◆ **TASK REQUIREMENTS**
Write the listing out again, all of it, word for word.

◆ **RECORDS SHOWN**
● ● ● ● ●
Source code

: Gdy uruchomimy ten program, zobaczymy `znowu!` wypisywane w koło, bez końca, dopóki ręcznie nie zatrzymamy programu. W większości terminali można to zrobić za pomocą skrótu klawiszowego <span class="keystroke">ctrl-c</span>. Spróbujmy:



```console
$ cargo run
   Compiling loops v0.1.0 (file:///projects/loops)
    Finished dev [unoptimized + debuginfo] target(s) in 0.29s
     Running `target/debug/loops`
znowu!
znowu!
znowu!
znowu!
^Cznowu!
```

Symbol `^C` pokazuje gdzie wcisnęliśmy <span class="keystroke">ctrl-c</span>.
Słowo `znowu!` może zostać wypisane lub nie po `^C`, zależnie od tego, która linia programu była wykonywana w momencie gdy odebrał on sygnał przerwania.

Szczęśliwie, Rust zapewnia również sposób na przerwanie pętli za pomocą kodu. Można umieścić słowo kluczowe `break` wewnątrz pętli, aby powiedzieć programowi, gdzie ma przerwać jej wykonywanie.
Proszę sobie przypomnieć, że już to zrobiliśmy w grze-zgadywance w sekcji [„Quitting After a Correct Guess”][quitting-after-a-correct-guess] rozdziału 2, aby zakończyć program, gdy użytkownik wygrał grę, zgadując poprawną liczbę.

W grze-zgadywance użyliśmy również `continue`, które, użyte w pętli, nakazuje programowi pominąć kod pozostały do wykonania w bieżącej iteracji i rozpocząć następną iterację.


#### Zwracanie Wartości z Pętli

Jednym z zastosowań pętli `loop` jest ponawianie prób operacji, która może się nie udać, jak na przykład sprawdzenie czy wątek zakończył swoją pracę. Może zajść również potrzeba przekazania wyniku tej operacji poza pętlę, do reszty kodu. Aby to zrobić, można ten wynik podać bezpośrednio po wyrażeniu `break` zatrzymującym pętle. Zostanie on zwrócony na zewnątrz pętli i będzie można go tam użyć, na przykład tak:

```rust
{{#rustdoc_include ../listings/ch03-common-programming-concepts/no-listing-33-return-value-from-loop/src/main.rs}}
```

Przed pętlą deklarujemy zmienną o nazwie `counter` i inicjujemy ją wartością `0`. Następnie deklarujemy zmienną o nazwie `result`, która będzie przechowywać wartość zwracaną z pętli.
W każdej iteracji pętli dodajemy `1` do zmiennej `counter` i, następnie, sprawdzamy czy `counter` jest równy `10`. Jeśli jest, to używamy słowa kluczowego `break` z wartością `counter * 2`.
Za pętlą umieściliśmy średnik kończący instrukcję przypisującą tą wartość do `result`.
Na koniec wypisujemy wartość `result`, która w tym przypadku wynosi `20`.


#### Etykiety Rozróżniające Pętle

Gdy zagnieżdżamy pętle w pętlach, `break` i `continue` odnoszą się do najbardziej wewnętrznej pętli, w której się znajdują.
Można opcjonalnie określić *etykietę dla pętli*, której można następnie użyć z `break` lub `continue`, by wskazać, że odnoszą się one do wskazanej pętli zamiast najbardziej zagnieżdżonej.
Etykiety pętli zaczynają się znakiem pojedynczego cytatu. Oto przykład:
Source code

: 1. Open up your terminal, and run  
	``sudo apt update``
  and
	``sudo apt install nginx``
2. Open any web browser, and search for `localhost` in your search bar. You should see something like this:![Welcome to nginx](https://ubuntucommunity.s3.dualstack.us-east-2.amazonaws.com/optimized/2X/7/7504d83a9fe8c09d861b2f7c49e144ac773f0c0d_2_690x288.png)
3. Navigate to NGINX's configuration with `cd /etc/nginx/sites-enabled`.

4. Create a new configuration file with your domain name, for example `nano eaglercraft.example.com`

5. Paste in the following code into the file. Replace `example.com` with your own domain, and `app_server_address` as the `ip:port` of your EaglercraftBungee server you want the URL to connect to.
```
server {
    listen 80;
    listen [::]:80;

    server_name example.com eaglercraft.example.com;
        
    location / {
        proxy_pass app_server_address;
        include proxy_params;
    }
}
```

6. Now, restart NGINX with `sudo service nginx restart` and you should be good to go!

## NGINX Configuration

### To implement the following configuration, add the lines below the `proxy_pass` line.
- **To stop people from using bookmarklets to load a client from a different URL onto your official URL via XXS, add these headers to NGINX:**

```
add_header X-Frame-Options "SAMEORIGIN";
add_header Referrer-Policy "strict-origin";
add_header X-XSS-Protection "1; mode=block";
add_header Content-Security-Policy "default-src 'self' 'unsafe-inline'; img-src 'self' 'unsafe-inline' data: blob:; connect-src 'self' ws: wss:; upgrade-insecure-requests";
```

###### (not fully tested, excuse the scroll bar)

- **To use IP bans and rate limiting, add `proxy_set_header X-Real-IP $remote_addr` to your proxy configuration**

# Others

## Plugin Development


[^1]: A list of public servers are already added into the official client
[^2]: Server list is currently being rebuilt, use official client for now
● ● ● ● ●
◆ **EXERCISE RESPONSE**
Source code

: Gdy uruchomimy ten program, zobaczymy `znowu!` wypisywane w koło, bez końca, dopóki ręcznie nie zatrzymamy programu. W większości terminali można to zrobić za pomocą skrótu klawiszowego <span class="keystroke">ctrl-c</span>. Spróbujmy:



```console
$ cargo run
   Compiling loops v0.1.0 (file:///projects/loops)
    Finished dev [unoptimized + debuginfo] target(s) in 0.29s
     Running `target/debug/loops`
znowu!
znowu!
znowu!
znowu!
^Cznowu!
```

Symbol `^C` pokazuje gdzie wcisnęliśmy <span class="keystroke">ctrl-c</span>.
Słowo `znowu!` może zostać wypisane lub nie po `^C`, zależnie od tego, która linia programu była wykonywana w momencie gdy odebrał on sygnał przerwania.

Szczęśliwie, Rust zapewnia również sposób na przerwanie pętli za pomocą kodu. Można umieścić słowo kluczowe `break` wewnątrz pętli, aby powiedzieć programowi, gdzie ma przerwać jej wykonywanie.
Proszę sobie przypomnieć, że już to zrobiliśmy w grze-zgadywance w sekcji [„Quitting After a Correct Guess”][quitting-after-a-correct-guess] rozdziału 2, aby zakończyć program, gdy użytkownik wygrał grę, zgadując poprawną liczbę.

W grze-zgadywance użyliśmy również `continue`, które, użyte w pętli, nakazuje programowi pominąć kod pozostały do wykonania w bieżącej iteracji i rozpocząć następną iterację.


#### Zwracanie Wartości z Pętli

Jednym z zastosowań pętli `loop` jest ponawianie prób operacji, która może się nie udać, jak na przykład sprawdzenie czy wątek zakończył swoją pracę. Może zajść również potrzeba przekazania wyniku tej operacji poza pętlę, do reszty kodu. Aby to zrobić, można ten wynik podać bezpośrednio po wyrażeniu `break` zatrzymującym pętle. Zostanie on zwrócony na zewnątrz pętli i będzie można go tam użyć, na przykład tak:

```rust
{{#rustdoc_include ../listings/ch03-common-programming-concepts/no-listing-33-return-value-from-loop/src/main.rs}}
```

Przed pętlą deklarujemy zmienną o nazwie `counter` i inicjujemy ją wartością `0`. Następnie deklarujemy zmienną o nazwie `result`, która będzie przechowywać wartość zwracaną z pętli.
W każdej iteracji pętli dodajemy `1` do zmiennej `counter` i, następnie, sprawdzamy czy `counter` jest równy `10`. Jeśli jest, to używamy słowa kluczowego `break` z wartością `counter * 2`.
Za pętlą umieściliśmy średnik kończący instrukcję przypisującą tą wartość do `result`.
Na koniec wypisujemy wartość `result`, która w tym przypadku wynosi `20`.


#### Etykiety Rozróżniające Pętle

Gdy zagnieżdżamy pętle w pętlach, `break` i `continue` odnoszą się do najbardziej wewnętrznej pętli, w której się znajdują.
Można opcjonalnie określić *etykietę dla pętli*, której można następnie użyć z `break` lub `continue`, by wskazać, że odnoszą się one do wskazanej pętli zamiast najbardziej zagnieżdżonej.
Etykiety pętli zaczynają się znakiem pojedynczego cytatu. Oto przykład:
Source code

: 1. Open up your terminal, and run  
	``sudo apt update``
  and
	``sudo apt install nginx``
2. Open any web browser, and search for `localhost` in your search bar. You should see something like this:![Welcome to nginx](https://ubuntucommunity.s3.dualstack.us-east-2.amazonaws.com/optimized/2X/7/7504d83a9fe8c09d861b2f7c49e144ac773f0c0d_2_690x288.png)
3. Navigate to NGINX's configuration with `cd /etc/nginx/sites-enabled`.

4. Create a new configuration file with your domain name, for example `nano eaglercraft.example.com`

5. Paste in the following code into the file. Replace `example.com` with your own domain, and `app_server_address` as the `ip:port` of your EaglercraftBungee server you want the URL to connect to.
```
server {
    listen 80;
    listen [::]:80;

    server_name example.com eaglercraft.example.com;
        
    location / {
        proxy_pass app_server_address;
        include proxy_params;
    }
}
```

6. Now, restart NGINX with `sudo service nginx restart` and you should be good to go!

## NGINX Configuration

### To implement the following configuration, add the lines below the `proxy_pass` line.
- **To stop people from using bookmarklets to load a client from a different URL onto your official URL via XXS, add these headers to NGINX:**

```
add_header X-Frame-Options "SAMEORIGIN";
add_header Referrer-Policy "strict-origin";
add_header X-XSS-Protection "1; mode=block";
add_header Content-Security-Policy "default-src 'self' 'unsafe-inline'; img-src 'self' 'unsafe-inline' data: blob:; connect-src 'self' ws: wss:; upgrade-insecure-requests";
```

###### (not fully tested, excuse the scroll bar)

- **To use IP bans and rate limiting, add `proxy_set_header X-Real-IP $remote_addr` to your proxy configuration**

# Others

## Plugin Development


[^1]: A list of public servers are already added into the official client
[^2]: Server list is currently being rebuilt, use official client for now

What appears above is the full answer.